TASK LIST:
(a) In the solution notebook, explain in one to three sentences when the search loop sets CODE_ROOT to the candidate's 'code' subfolder instead of the candidate itself.
(b) Do these statements agree with the solution notebook? Answer yes or no for each and quote the notebook's deciding words. (i) The notebook covers parts Q1 through Q6 of the assessment. (ii) The search for the code root checks only the current directory and its parent. (iii) If no code root is found, the notebook keeps running without it.
(c) Extend the solution notebook past its last line.

Top of SUPPLIED TEXT

# UT-ECE Data Science Final - Complete Solution Notebook

This notebook covers all parts (Q1-Q6) of the Global Tech Talent Migration assessment with executable code and concise written answers.

In [None]:
from pathlib import Path
import sys

HERE = Path.cwd().resolve()
CODE_ROOT = None
for candidate in [HERE, HERE.parent, HERE.parent.parent]:
    if (candidate / 'scripts' / 'full_solution_pipeline.py').exists():
        CODE_ROOT = candidate
        break
    if (candidate / 'code' / 'scripts' / 'full_solution_pipeline.py').exists():
        CODE_ROOT = candidate / 'code'
        break

if CODE_ROOT is None:
    raise FileNotFoundError('Could not locate project code root. Run notebook from repo root or code/notebooks.')

sys.path.insert(0, str(CODE_ROOT / 'scripts'))

Bottom of SUPPLIED TEXT
Top of RECORDED DATA

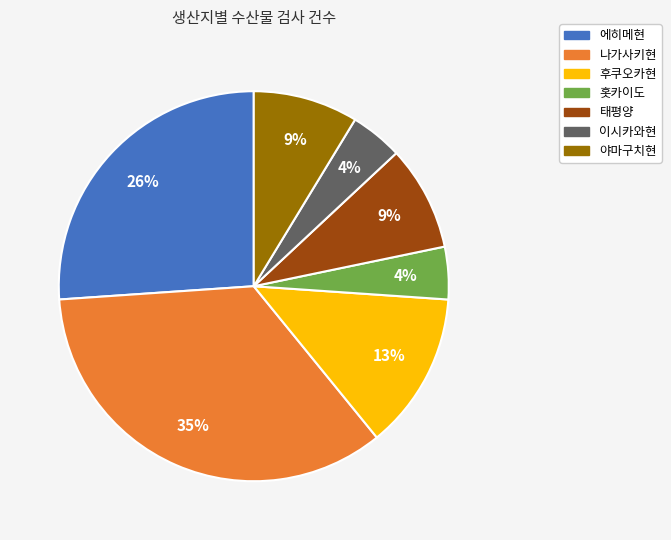

Is there any slice that represents more than half of the pie?

No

Bottom of RECORDED DATA

YOUR WRITTEN ANSWERS:
(a) CODE_ROOT becomes candidate / 'code' when 'scripts/full_solution_pipeline.py' is missing directly under the candidate but exists at 'code/scripts/full_solution_pipeline.py' beneath it. The loop then stops.

(b) (i) Yes: "This notebook covers all parts (Q1-Q6)". (ii) No: "for candidate in [HERE, HERE.parent, HERE.parent.parent]:". (iii) No: "raise FileNotFoundError('Could not locate project code root. Run notebook from repo root or code/notebooks.')".

(c)
from full_solution_pipeline import (
    load_dataset,
    leakage_diagnostics,
    simulate_optimizers,
    plot_ravine_paths,
    run_q4_svm_and_pruning,
    run_q5_unsupervised,
    run_q6_capstone,
    run_all,
)

DATA_PATH = CODE_ROOT / 'data' / 'GlobalTechTalent_50k.csv'
FIG_DIR = CODE_ROOT / 'figures'
SOL_DIR = CODE_ROOT / 'solutions'

print('CODE_ROOT:', CODE_ROOT)
print('DATA_PATH exists:', DATA_PATH.exists())

In [None]:
df = load_dataset(DATA_PATH)
print('Shape:', df.shape)
print('Columns:', list(df.columns))
df.head(3)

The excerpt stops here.